Or take far less elegant but equally effective
approach: Adding an exclusion rule, as shown below:
aPackagedImage
excludeInstancesOfClassNamed:
Yet another approach that I recommend is adding
your own class method, such as #xxxPrepareForPackaging,
that you systematically broadcast to all classes before starting to
package. These sorts of
“cleanliness” methods move the burden of clean up closer to the
author of the code, and avoid the natural tendency to delay the task
of defining packaging rules until late in the development
process. Used in
conjunction with the Memory
Consumption Monitor, it is easy to verify that your
“cleanliness” methods do in fact return your image to a pristine
state prior to packaging.
The more astute reader may be wondering: Why do
the statistics from a simple “Hello World” have so many packaged
instances? Does the
packager systematically include unneeded base objects in the
packaged image?
While the final answer is probably best left to
the official VisualAge Smalltalk support staff, my observations
would lead me to conclude that there is room for improvement. As an exercise, I trimmed
almost 250K off a reduced runtime image simply by adding packaging
rules that initialized variables of base classes to nil, since it
was clear from reading the code that they would be initialized
during image startup.

> **DATA FOR REVIEW**
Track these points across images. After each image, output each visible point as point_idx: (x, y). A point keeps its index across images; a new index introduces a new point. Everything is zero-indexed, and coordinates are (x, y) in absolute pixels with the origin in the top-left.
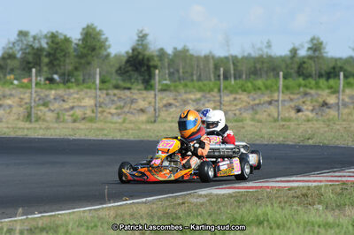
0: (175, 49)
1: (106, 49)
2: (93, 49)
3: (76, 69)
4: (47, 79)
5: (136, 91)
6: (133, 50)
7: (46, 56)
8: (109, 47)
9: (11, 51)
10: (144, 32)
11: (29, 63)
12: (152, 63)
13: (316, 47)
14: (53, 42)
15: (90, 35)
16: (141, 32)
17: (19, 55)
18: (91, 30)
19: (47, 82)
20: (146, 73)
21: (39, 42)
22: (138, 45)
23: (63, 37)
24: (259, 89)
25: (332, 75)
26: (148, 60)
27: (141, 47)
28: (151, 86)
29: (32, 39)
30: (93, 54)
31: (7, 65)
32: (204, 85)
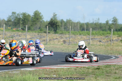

...

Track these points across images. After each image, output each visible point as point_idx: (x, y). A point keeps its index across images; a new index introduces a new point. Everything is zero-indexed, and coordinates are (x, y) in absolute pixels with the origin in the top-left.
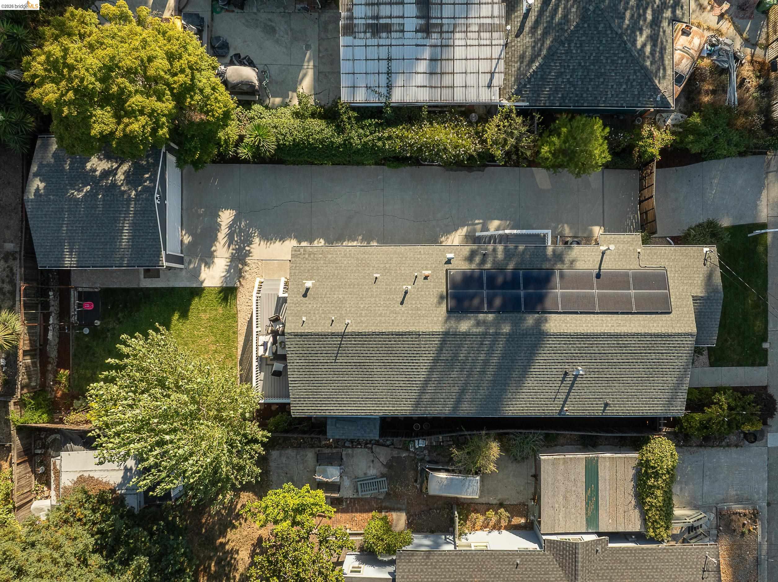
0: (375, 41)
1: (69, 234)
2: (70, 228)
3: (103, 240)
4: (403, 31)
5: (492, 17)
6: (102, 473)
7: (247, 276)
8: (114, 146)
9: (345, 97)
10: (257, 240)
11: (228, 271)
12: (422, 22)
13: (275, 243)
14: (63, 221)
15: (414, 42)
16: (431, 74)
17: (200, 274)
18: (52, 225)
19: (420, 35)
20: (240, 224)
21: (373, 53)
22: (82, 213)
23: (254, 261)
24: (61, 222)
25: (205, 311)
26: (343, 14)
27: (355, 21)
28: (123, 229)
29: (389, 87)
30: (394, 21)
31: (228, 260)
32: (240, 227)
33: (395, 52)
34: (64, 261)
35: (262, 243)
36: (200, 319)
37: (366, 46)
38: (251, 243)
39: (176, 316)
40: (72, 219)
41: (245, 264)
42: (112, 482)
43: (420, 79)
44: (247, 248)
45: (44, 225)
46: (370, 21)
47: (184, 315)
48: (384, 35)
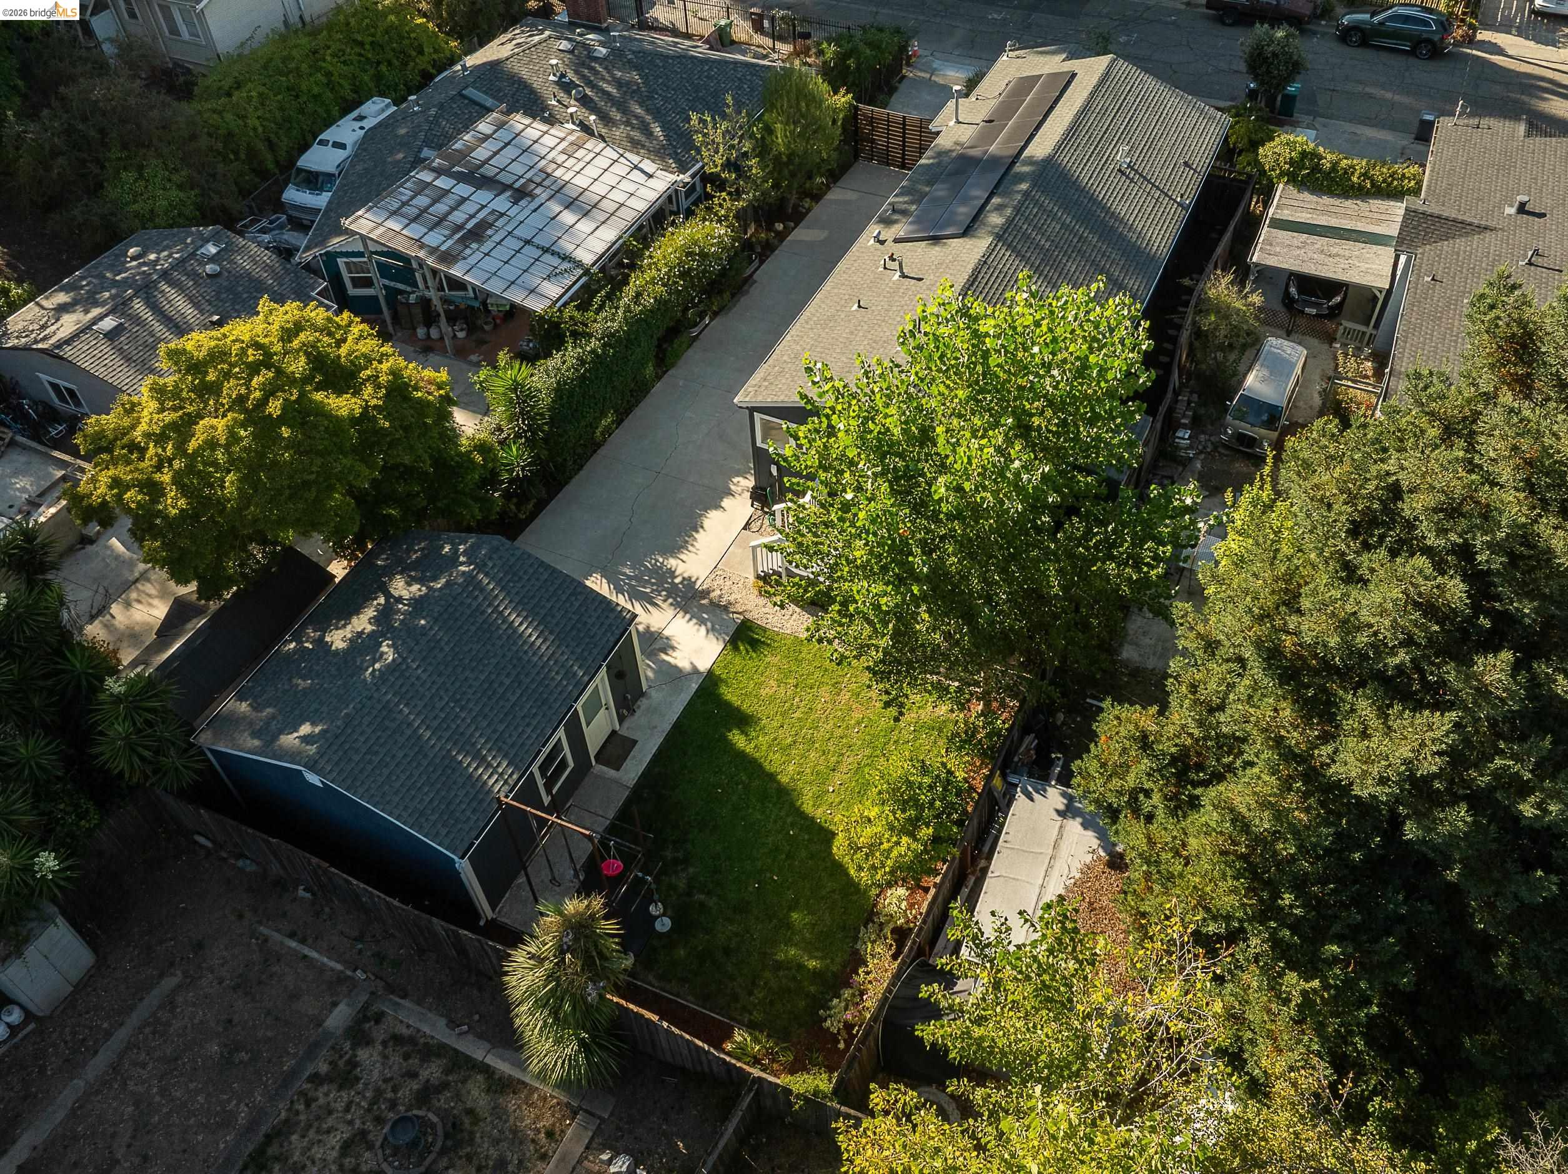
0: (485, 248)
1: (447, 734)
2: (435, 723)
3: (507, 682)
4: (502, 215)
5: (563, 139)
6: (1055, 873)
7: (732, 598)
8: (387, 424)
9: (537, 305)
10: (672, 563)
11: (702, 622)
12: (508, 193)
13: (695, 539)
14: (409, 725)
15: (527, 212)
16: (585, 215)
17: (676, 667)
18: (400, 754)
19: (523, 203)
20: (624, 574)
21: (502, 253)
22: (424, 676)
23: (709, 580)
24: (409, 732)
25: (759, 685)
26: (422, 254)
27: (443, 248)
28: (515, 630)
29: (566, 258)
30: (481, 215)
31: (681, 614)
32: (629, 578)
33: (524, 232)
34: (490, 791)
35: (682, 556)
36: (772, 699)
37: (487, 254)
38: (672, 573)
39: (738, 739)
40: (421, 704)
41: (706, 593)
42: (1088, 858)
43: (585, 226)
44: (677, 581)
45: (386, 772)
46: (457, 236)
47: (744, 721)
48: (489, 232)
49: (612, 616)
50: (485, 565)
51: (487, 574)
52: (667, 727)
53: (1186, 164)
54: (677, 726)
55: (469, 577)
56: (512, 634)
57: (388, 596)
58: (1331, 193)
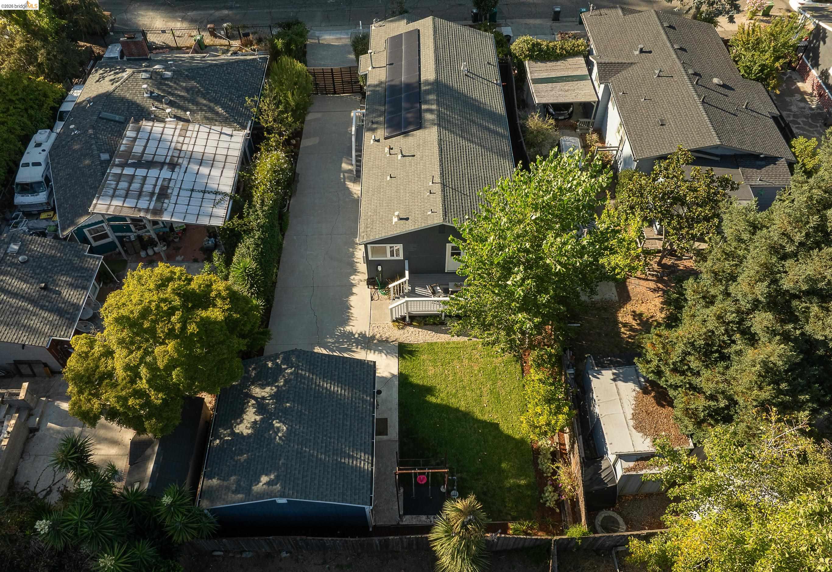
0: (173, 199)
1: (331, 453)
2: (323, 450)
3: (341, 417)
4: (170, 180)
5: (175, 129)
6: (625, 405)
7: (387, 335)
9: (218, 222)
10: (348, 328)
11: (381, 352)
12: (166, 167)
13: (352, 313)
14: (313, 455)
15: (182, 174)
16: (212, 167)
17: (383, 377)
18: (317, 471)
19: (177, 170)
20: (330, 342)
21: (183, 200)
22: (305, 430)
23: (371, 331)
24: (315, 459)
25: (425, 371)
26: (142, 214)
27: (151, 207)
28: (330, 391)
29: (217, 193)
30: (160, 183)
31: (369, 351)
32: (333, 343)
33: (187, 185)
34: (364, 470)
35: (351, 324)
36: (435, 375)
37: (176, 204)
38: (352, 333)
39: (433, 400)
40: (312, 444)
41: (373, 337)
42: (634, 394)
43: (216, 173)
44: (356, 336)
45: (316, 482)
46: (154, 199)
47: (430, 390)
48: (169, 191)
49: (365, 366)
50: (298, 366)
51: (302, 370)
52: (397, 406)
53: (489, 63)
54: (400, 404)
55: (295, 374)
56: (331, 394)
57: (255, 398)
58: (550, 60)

> **TASKS TO COMPLETE**
**A)** Say whether each statement agrees with the Smalltalk packaging passage. For each one, answer yes or no and quote the words of the passage that decide it.
(i) The author recommends adding a class method such as #xxxPrepareForPackaging that is sent to all classes before packaging.
(ii) The author trimmed about 500K off a reduced runtime image.
(iii) The added packaging rules set variables of base classes to nil.
**B)** Reproduce the stretch of the Smalltalk packaging passage from "The more astute" through "during image startup.".
**C)** Carry on with the Smalltalk packaging passage, starting after its last sentence.

> **ANSWERS BY ITEM**
**A)**
(i) Yes: "Yet another approach that I recommend is adding your own class method, such as #xxxPrepareForPackaging, that you systematically broadcast to all classes before starting to package."
(ii) No: "I trimmed almost 250K off a reduced runtime image"
(iii) Yes: "adding packaging rules that initialized variables of base classes to nil"

**B)**
The more astute reader may be wondering: Why do
the statistics from a simple “Hello World” have so many packaged
instances? Does the
packager systematically include unneeded base objects in the
packaged image?
While the final answer is probably best left to
the official VisualAge Smalltalk support staff, my observations
would lead me to conclude that there is room for improvement. As an exercise, I trimmed
almost 250K off a reduced runtime image simply by adding packaging
rules that initialized variables of base classes to nil, since it
was clear from reading the code that they would be initialized
during image startup.

**C)**
Below is an example of some of the rules that
could be added in the #packagingRulesFor:
of the base to eliminate packaged instances (sorry, it is not
pretty). I wrote this
one afternoon as a test of my assertion that a reduced runtime image
can be started with zero (OK, nearly zero) instances because the
base code already has all the necessary startup initialization
methods to establish the image state. Note: the code below
is platform and version dependent; so caveat emptor.
aPackagedImage
excludeInstancesOfClassNamed: CgWinServer
name.
OSOleInterface flushAll.
OSOleInterface allSubclasses do: [:cls | cls guid:
nil].
EwDragAndDropManager reset.
APackagedImage
initializeToNilClassVariable:
'ColorDatabase'
inClassNamed:
CgServer name;
initializeToNilClassVariable:
'FontCursors'
inClassNamed:
CgServer name;
initializeToNilClassVariable: 'Default'
inClassNamed:
CgServer name;
initializeToNilClassVariable: 'Servers'
inClassNamed:
CgServer name;
initializeToNilClassVariable:
'ButtonIcons'
inClassNamed:
AbtIconHierarchyPolicy name;
initializeToNilClassVariable:
'TriangleIcons'
inClassNamed:
AbtIconHierarchyPolicy name;
initializeToNilClassVariable:
'BitmapPath'
inClassNamed:
CgScreen name.
#('CaptionFont' 'DefaultFont' 'DialogFont' 'EventTable'
'GrayColor'
'GrayPen'
'KnownFonts' 'MenuFont' 'SmallCaptionFont' 'StatusFont'
'WindowBrush' 'WindowClass' 'WindowColor'
'WindowProc')
do: [:varName |
aPackagedImage
initializeToNilClassVariable:
varName
inClassNamed:
OSWidget name].
CwDataInterchangeConverter
deregisterAll.
AbtPrimitiveStringConverter
reinitialize.
aPackagedImage
initializeToNilClassVariable:
'HandleID'
inClassNamed:
OSEventManager name;
initializeToNilClassVariable:
'SpareQmsg'
inClassNamed:
OSEventManager name.
APackagedImage
initializeToNilPoolVariable:
'Qmsg'
inPoolDictionary:
#PlatformGlobals.
CfsStat
clearPrivateSharedDiscardableDta.
"See WindowsPlatformExtensions
class>>#initConstants."
(PlatformConstants keys select: [:key | 'IIDI*' match:
key])
do:
[:poolVarName |
aPackagedImage initializeToNilPoolVariable: poolVarName
inPoolDictionary:
#PlatformConstants].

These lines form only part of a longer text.